El Grand Tour termina en Posidonia



"¿Qué es esto?", se preguntaba Lord Frederick North por escrito en una carta a Dampier, allá por 1753. "Entramos por una puerta que aún se mantenía sólida, y caminamos durante algunos minutos sobre un antiguo pavimento... De repente, nos golpean la vista tres edificios grandes, paralelos entre ellos, pero separados por cierta distancia". Se refería a los grandes templos que se alzan incólumes en Posidonia (Paestum para los romanos), seguramente los mejor conservador restos de arte griego del mundo. Y, atención, no están en la actual Grecia: se sitúan en el sur de Italia, a menos de cien kilómetros de Nápoles y a un tiro de piedra de esa ciudad marinera que tanto tiene que contar llamada Salerno.

Imaginémonos a los obreros de la época de Carlos de Borbón, futuro Carlos III, picando y removiendo tierra para construir la carretera hacia el Sur. Y encontrarse con los bloques de piedra que habían permanecido durante al menos seis siglos enterrados bajo tierra. Por encima de ellos pastaron todo ese tiempo las búfalas, con cuya leche se produjo, también durante siglos, ese manjar de dioses denominado mozzarella de búfala campana. En otros momentos, las cuadrillas hubieran acabado con cualquier obstáculo sólido a su paso; pero era la época de la Ilustración, el racionalismo, y había que conservar. Gracias a esa decisión, hoy en día podemos disfrutar del recinto arqueológico. Pero no crean: la carretera, al final, se hizo por donde estaba proyectada, y partió en dos el anfiteatro.

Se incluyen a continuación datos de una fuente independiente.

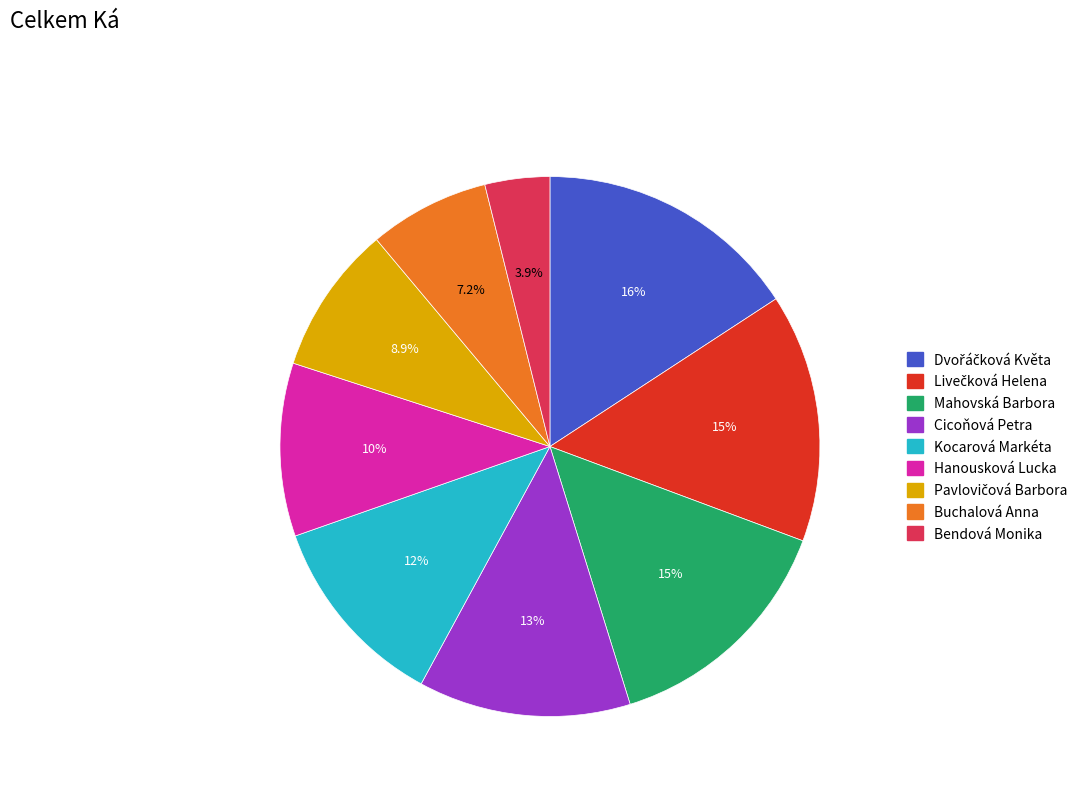

What percentage do Buchalová Anna and Bendová Monika together represent?

11.1%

Ya en el XIX Posidonia se consolidó como parte de las rutas culturales llamadas Grand Tour. Los europeos que se preciaban debían cruzar Europa de norte a sur conociendo sus lugares clave. Chateaubriand, Goethe, Lord Byron... todos pasaban meses viajando, dibujando, tomando notas, impresionándose... y muchos de ellos terminaron en Posidonia. Se encontraban con la síntesis de lo que habían visto y, posiblemente, lo más antiguo y bello que podían admirar. Muchos entendieron que el arte es repetición, y que el concepto de evolución difícilmente puede aplicarse en una disciplina tan humana. Aquellas construcciones, a las que le pusieron nombres que seguramente nunca tuvieron, como la Basílica o el templo de Ceres, parecían desafiar cualquier cosa que pudiera haber habido o haber en un futuro, incluso con su aspecto ruinoso y senil. Era, metafóricamente, el orgasmo del artista. Posidonia fue; y poco importa lo que sea en el futuro, porque quien está seguro de sus cimientos lo está también de su devenir. En el museo de Paestum, el estilizado Tuffatore -zambullidor- se lanza al agua sin preocuparse por lo que deja atrás. Algunos creen que es un alegoría de la muerte, porque se encontró en su tumba. Quizás lo que sea es una alegoría de la vida, de esa vida que se ha vivido feliz y, por lo tanto, puede terminar feliz.

En estos momentos aciagos para el sur de Europa, Grecia e Italia entre ellos, cabe recordar lo que encierran esos bloques de piedra sólida que levantan erguidas columnas dóricas: el nacimiento del placer por el conocimiento, el concepto de democracia como mejor forma de gobierno y, en buena medida, el pilar de lo que hoy en día conocemos como arte. Todos, en buena medida, somos hijos de esos griegos que navegaron buscando lugares donde crear; algunos de ellos llegaron a las costas de la Campania para consagrar su nueva ciudad a Poseidón, rindiendo tributo así a los mares que les habían sido propicios para encontrar aquellas tierras bendecidas. Si hoy en día levantaran la cabeza nos dirían que no nos avergonzáramos de quienes somos, y que deberíamos pensar cómo avanzar sin renunciar a nuestras raíces. Eso es lo que las columnas de los templos de Paestum nos repiten con eco y en tono alto. Vale la pena escucharlas.